Line by line, copy out the data below exactly.

[DATA SHOWN]

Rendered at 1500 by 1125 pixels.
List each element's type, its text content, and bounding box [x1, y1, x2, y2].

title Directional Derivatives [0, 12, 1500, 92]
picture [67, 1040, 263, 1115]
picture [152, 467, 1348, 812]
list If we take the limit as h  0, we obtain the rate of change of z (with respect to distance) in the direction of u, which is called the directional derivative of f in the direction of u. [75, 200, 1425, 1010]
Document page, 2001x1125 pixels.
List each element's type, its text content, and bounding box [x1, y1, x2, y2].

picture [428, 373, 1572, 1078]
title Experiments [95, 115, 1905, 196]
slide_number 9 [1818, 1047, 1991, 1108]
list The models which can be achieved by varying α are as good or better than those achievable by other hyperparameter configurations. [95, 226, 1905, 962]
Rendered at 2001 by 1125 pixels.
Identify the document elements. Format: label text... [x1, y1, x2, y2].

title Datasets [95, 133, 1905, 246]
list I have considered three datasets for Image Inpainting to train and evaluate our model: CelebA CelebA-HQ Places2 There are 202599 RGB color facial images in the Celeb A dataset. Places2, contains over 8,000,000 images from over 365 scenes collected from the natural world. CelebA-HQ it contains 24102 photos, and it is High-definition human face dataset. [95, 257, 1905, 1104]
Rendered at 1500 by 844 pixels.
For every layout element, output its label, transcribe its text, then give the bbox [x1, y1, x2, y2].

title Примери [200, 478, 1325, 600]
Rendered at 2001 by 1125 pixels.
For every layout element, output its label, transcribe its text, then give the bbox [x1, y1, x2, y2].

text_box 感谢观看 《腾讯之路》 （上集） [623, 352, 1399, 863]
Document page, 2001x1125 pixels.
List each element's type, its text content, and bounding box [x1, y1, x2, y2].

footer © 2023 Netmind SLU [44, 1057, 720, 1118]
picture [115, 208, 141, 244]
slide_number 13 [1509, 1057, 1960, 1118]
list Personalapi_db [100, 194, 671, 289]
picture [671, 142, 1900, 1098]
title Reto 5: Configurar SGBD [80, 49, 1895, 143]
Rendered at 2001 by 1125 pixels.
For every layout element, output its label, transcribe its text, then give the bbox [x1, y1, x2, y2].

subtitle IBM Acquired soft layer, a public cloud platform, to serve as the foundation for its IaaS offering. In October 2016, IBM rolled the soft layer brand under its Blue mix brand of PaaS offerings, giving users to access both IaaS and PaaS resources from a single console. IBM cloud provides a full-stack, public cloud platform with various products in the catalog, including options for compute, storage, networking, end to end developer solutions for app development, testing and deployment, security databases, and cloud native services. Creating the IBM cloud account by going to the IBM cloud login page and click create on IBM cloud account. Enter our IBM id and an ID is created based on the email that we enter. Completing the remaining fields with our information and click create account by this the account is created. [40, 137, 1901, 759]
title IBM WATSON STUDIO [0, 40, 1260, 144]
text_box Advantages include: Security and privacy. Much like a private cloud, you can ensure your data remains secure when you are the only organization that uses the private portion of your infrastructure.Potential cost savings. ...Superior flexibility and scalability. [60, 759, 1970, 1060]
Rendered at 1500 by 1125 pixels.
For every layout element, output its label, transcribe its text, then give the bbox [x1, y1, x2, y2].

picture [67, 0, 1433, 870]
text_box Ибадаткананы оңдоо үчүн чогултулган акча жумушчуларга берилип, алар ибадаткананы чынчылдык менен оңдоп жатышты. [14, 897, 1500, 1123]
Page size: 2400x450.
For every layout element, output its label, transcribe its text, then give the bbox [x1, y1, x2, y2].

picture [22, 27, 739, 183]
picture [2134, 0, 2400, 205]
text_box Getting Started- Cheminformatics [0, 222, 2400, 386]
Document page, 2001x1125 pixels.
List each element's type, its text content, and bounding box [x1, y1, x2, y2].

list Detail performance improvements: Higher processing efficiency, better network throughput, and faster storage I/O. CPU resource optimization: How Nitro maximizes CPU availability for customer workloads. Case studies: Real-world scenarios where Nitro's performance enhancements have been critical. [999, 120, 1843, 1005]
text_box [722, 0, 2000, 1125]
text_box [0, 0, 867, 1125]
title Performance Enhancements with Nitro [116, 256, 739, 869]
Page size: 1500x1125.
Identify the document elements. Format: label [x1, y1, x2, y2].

[/DATA SHOWN]

**TASK RESULT**
Rendered at 1500 by 1125 pixels.
List each element's type, its text content, and bounding box [x1, y1, x2, y2].

title Directional Derivatives [0, 12, 1500, 92]
picture [67, 1040, 263, 1115]
picture [152, 467, 1348, 812]
list If we take the limit as h  0, we obtain the rate of change of z (with respect to distance) in the direction of u, which is called the directional derivative of f in the direction of u. [75, 200, 1425, 1010]
Document page, 2001x1125 pixels.
List each element's type, its text content, and bounding box [x1, y1, x2, y2].

picture [428, 373, 1572, 1078]
title Experiments [95, 115, 1905, 196]
slide_number 9 [1818, 1047, 1991, 1108]
list The models which can be achieved by varying α are as good or better than those achievable by other hyperparameter configurations. [95, 226, 1905, 962]
Rendered at 2001 by 1125 pixels.
Identify the document elements. Format: label text... [x1, y1, x2, y2].

title Datasets [95, 133, 1905, 246]
list I have considered three datasets for Image Inpainting to train and evaluate our model: CelebA CelebA-HQ Places2 There are 202599 RGB color facial images in the Celeb A dataset. Places2, contains over 8,000,000 images from over 365 scenes collected from the natural world. CelebA-HQ it contains 24102 photos, and it is High-definition human face dataset. [95, 257, 1905, 1104]
Rendered at 1500 by 844 pixels.
For every layout element, output its label, transcribe its text, then give the bbox [x1, y1, x2, y2].

title Примери [200, 478, 1325, 600]
Rendered at 2001 by 1125 pixels.
For every layout element, output its label, transcribe its text, then give the bbox [x1, y1, x2, y2].

text_box 感谢观看 《腾讯之路》 （上集） [623, 352, 1399, 863]
Document page, 2001x1125 pixels.
List each element's type, its text content, and bounding box [x1, y1, x2, y2].

footer © 2023 Netmind SLU [44, 1057, 720, 1118]
picture [115, 208, 141, 244]
slide_number 13 [1509, 1057, 1960, 1118]
list Personalapi_db [100, 194, 671, 289]
picture [671, 142, 1900, 1098]
title Reto 5: Configurar SGBD [80, 49, 1895, 143]
Rendered at 2001 by 1125 pixels.
For every layout element, output its label, transcribe its text, then give the bbox [x1, y1, x2, y2].

subtitle IBM Acquired soft layer, a public cloud platform, to serve as the foundation for its IaaS offering. In October 2016, IBM rolled the soft layer brand under its Blue mix brand of PaaS offerings, giving users to access both IaaS and PaaS resources from a single console. IBM cloud provides a full-stack, public cloud platform with various products in the catalog, including options for compute, storage, networking, end to end developer solutions for app development, testing and deployment, security databases, and cloud native services. Creating the IBM cloud account by going to the IBM cloud login page and click create on IBM cloud account. Enter our IBM id and an ID is created based on the email that we enter. Completing the remaining fields with our information and click create account by this the account is created. [40, 137, 1901, 759]
title IBM WATSON STUDIO [0, 40, 1260, 144]
text_box Advantages include: Security and privacy. Much like a private cloud, you can ensure your data remains secure when you are the only organization that uses the private portion of your infrastructure.Potential cost savings. ...Superior flexibility and scalability. [60, 759, 1970, 1060]
Rendered at 1500 by 1125 pixels.
For every layout element, output its label, transcribe its text, then give the bbox [x1, y1, x2, y2].

picture [67, 0, 1433, 870]
text_box Ибадаткананы оңдоо үчүн чогултулган акча жумушчуларга берилип, алар ибадаткананы чынчылдык менен оңдоп жатышты. [14, 897, 1500, 1123]
Page size: 2400x450.
For every layout element, output its label, transcribe its text, then give the bbox [x1, y1, x2, y2].

picture [22, 27, 739, 183]
picture [2134, 0, 2400, 205]
text_box Getting Started- Cheminformatics [0, 222, 2400, 386]
Document page, 2001x1125 pixels.
List each element's type, its text content, and bounding box [x1, y1, x2, y2].

list Detail performance improvements: Higher processing efficiency, better network throughput, and faster storage I/O. CPU resource optimization: How Nitro maximizes CPU availability for customer workloads. Case studies: Real-world scenarios where Nitro's performance enhancements have been critical. [999, 120, 1843, 1005]
text_box [722, 0, 2000, 1125]
text_box [0, 0, 867, 1125]
title Performance Enhancements with Nitro [116, 256, 739, 869]
Page size: 1500x1125.
Identify the document elements. Format: label [x1, y1, x2, y2].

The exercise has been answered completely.